REQUEST
Return every line from the start of the entries down to the line containing "Profile Bạch Dương", both ends included, character for character. Leave the pictures out of the output.
★ ★ ★
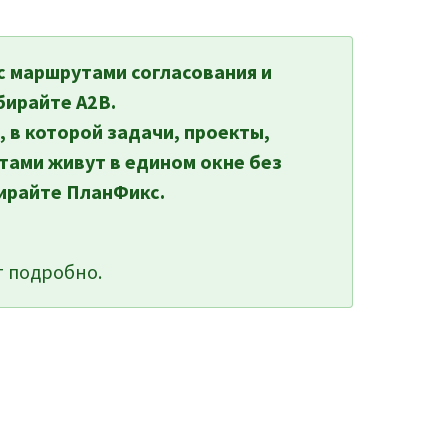
с маршрутами согласования и
бирайте A2B.
, в которой задачи, проекты,
тами живут в едином окне без
ирайте ПланФикс.
 подробно.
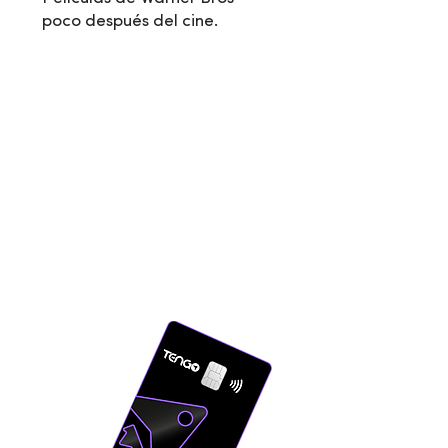
poco después del cine.
Solicitá tu Tarjeta VISA
TENGO Recargable en
todos nuestros
kioskos
a
nivel nacional.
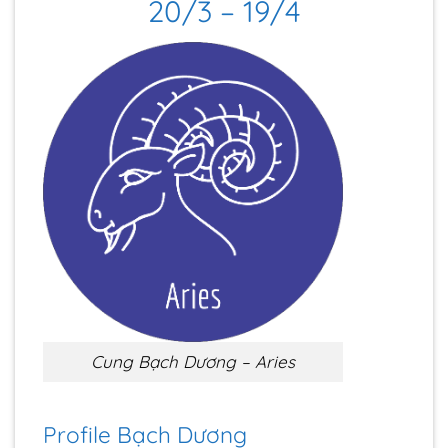
20/3 – 19/4
Cung Bạch Dương – Aries
Profile Bạch Dương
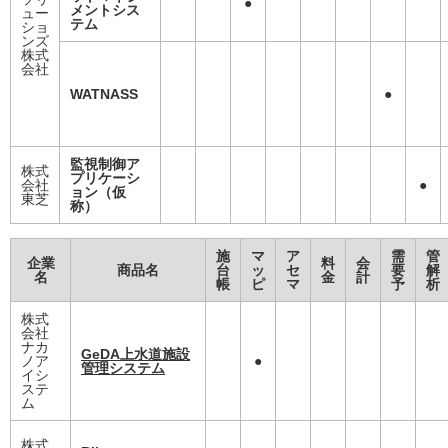
●
メントシス
ュー
テム
ショ
ンズ
株式
会社
WATNASS
●
監視制御ア
株式
プリケーシ
会社
●
ョン（仮
東芝
称）
施
マ
ア
需
管
企業
料
会
商品名
台
ッ
セ
要
解
名
金
計
帳
ピ
マ
予
析
株式
会社
ナカ
GeDA上水道施設
ノア
●
管理システム
イシ
ステ
ム
株式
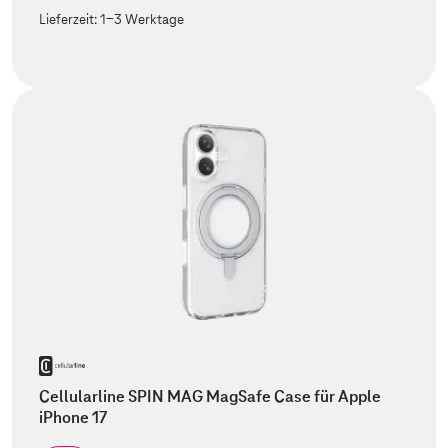
Lieferzeit:
1-3 Werktage
Cellularline SPIN MAG MagSafe Case für Apple
iPhone 17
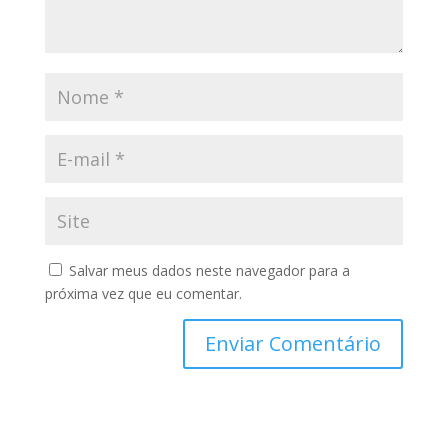
Salvar meus dados neste navegador para a
próxima vez que eu comentar.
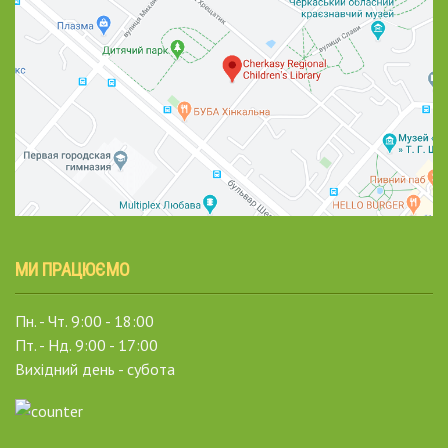
МИ ПРАЦЮЄМО
Пн. - Чт. 9:00 - 18:00
Пт. - Нд. 9:00 - 17:00
Вихідний день - субота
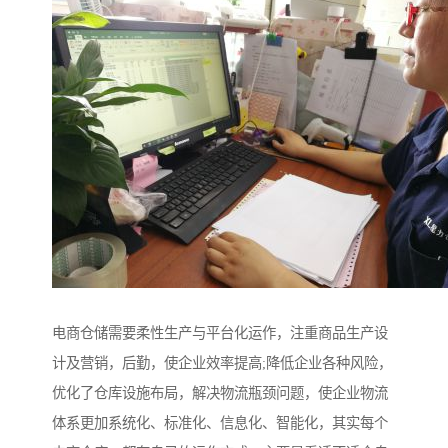
电商仓储需要柔性生产与平台化运作，注重商品生产设
计及营销，后勤，使企业效率提高;降低企业各种风险，
优化了仓库设施布局，解决物流瓶颈问题，使企业物流
体系更加系统化、标准化、信息化、智能化，其实每个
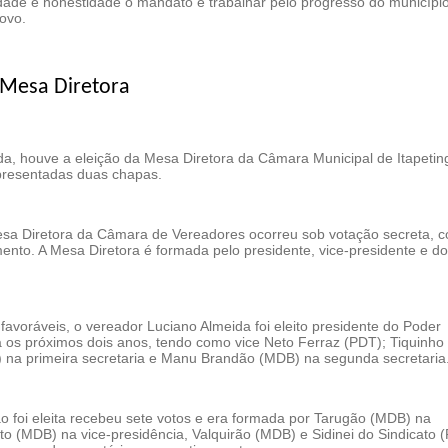
edade e honestidade o mandato e trabalhar pelo progresso do municípi
ovo.
 Mesa Diretora
a, houve a eleição da Mesa Diretora da Câmara Municipal de Itapetin
presentadas duas chapas.
esa Diretora da Câmara de Vereadores ocorreu sob votação secreta, 
nto. A Mesa Diretora é formada pelo presidente, vice-presidente e do
favoráveis, o vereador Luciano Almeida foi eleito presidente do Poder
a os próximos dois anos, tendo como vice Neto Ferraz (PDT); Tiquinho
 na primeira secretaria e Manu Brandão (MDB) na segunda secretaria
o foi eleita recebeu sete votos e era formada por Tarugão (MDB) na
to (MDB) na vice-presidência, Valquirão (MDB) e Sidinei do Sindicato 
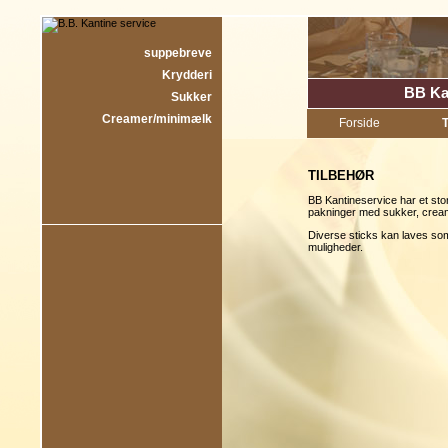
suppebreve
Krydderi
BB Ka
Sukker
Creamer/minimælk
Forside
T
TILBEHØR
BB Kantineservice har et stor
pakninger med sukker, creame
Diverse sticks kan laves som
muligheder.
★ ★ ★
RESULT OF THE EXERCISE
с маршрутами согласования и
бирайте A2B.
, в которой задачи, проекты,
тами живут в едином окне без
ирайте ПланФикс.
 подробно.
poco después del cine.
Solicitá tu Tarjeta VISA
TENGO Recargable en
todos nuestros
kioskos
a
nivel nacional.
20/3 – 19/4
Cung Bạch Dương – Aries
Profile Bạch Dương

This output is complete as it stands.